Five years ago in The New York Times Magazine, the philosopher Peter Singer wrote the most important article I've ever read. It was called "What Should a Billionaire Give — and What Should You?"
What I remember best is the haunting hypothetical question Singer posed: If you were to pass a shallow pond in which a child was drowning, would you feel compelled to save the child, even if it meant getting your clothes wet or being late to wherever you were headed? Plainly the answer is yes.
Singer then made this argument: If we feel an obligation to save a child when the cost to ourselves is minimal inconvenience, we ought to feel the same obligation to save a child who is dying ten miles, a thousand miles, or 5000 miles from our home.
I was reminded of this scenario on vacation last week when I visited a harbor filled with megayachts — at least one of them 300 feet long. Subsequently, I learned that the boat cost $200 million to build, $5 million a year to maintain and that its owner spends less than 10 days a year on board.
I felt slightly sickened.
In the days since, I've been thinking about how little real value that yacht provides, even to its owner, and how much impact the $200 million in construction costs, and the $5 million a year in upkeep, could have on the lives of tens of thousands of needy people.
As Singer points out in his article, sixteen thousand children around the world die every day from diseases related to hunger. Ten million people a year die from poverty related causes. More than a billion of our fellow human beings subsist on the equivalent of less than $1 a day.
The widening gap between the haves and the have-nots in today's world is breathtaking.
Some 400 people on the Forbes list of richest Americans have a net worth in excess of $1 billion. At least seven hedge fund managers earned more than $1 billion just in 2009. Unfathomably, and unfairly, they paid less than half the marginal income tax rate on their earnings that most of the rest of us do, for no rational or justifiable reason.
Spare me the argument that if they earned it, they have every right to keep it.
They didn't earn it themselves, no matter what their initial circumstances. They earned it with the help and support of many people along the way, including the kindness of strangers. In many cases, they earned it on the backs of others who barely earned anything,or they simply inherited it. Either way, their extraordinary good fortune was hardly just a function of their intrinsic skill or talent or their hard work.
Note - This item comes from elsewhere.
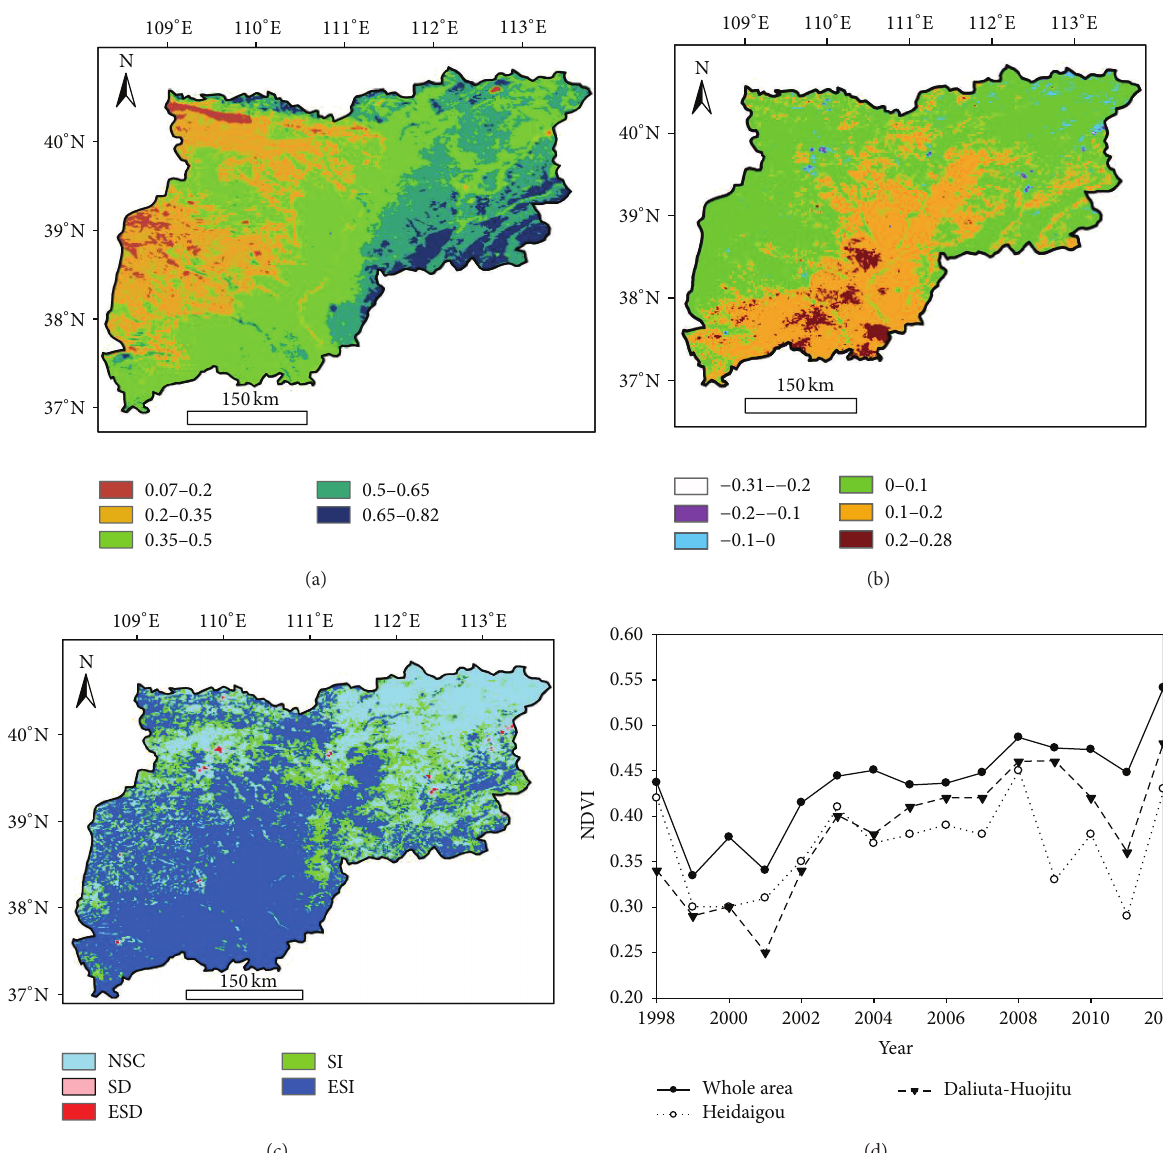
Figure 2: (a) The spatial distribution of the annual maximum NDVI; (b) the NDVI trends; (c) the significance level of the NDVI trends; and (d) the interannual NDVI changes for the northern Loess Plateau from 1998 to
As Singer quoted Warren Buffett, the most successful investor of our time: "If you stick me down in the middle of Bangladesh or Peru, you'll find out how much this talent is going to produce in the wrong kind of soil."
At The Energy Project, we spend a lot of time talking with leaders about the energy they stand to derive from defining missions larger than themselves — ones that serve a greater good. And we talk, too, about how energizing it is for people to work for such a leader.
In 2000, the United Nations Millennium Summit set a series of ambitious development goals for 2015, among them reducing by half the number of people living in extreme poverty, suffering from hunger and lacking access to clean drinking water. Five years later, a task force led by economist Jeffrey Sachs estimated that the cost of meeting these goals would be an additional $121 billion in 2006, rising to $189 billion in 2015.
Buffett, to his credit, has pledged to give away more than 99 percent of his huge fortune. He and Bill Gates have also recruited nearly 60 other billionaires to give away at least half of their fortunes.
That's a very positive start, but why should this practice be limited to billionaires?
Singer used 2004 tax figures to compute that if the top .01 percent of taxpayers in the United States — approximately 14,000 people at the time — were to give away one third of their pre-tax income, that would generate more than $60 billion each year.
Even then, these 14,000 people would retain an average of $10 million a year in income. Can any reasonable case be made that any of them would be less comfortable, happy or economically secure with that sum?
If, in addition, the top 0.1 per cent of taxpayers in the United States — another 130,000 people — were to give away 25 percent of their pre-tax income every year, that would generate another $65 billion.
Add to that the remaining 1 percent or so of taxpayers, and ask them to contribute 15 percent of their income — or even 10 per cent. That's another million people or so, and the total yield would be between $50 and $75 billion.
That's a total of at least $175 billion a year — enough to meet the UN goals and save millions of lives.
We can justify, rationalize, and pontificate about individual freedom all we want, but in the process we're sticking our heads in the sand. Millions of people are suffering and dying unnecessarily every day. We have the collective means to do something about it with minimal personal sacrifice.
Enough is enough. It's time to step up.
On average, Americans who earn $25,000 a year or less contribute 4.2 percent of their income to charitable causes. Those with incomes above $100,000 contribute just 2.7 percent. My New Year's resolution is to contribute at least 10 per cent of my income every year going forward. What are you willing to do?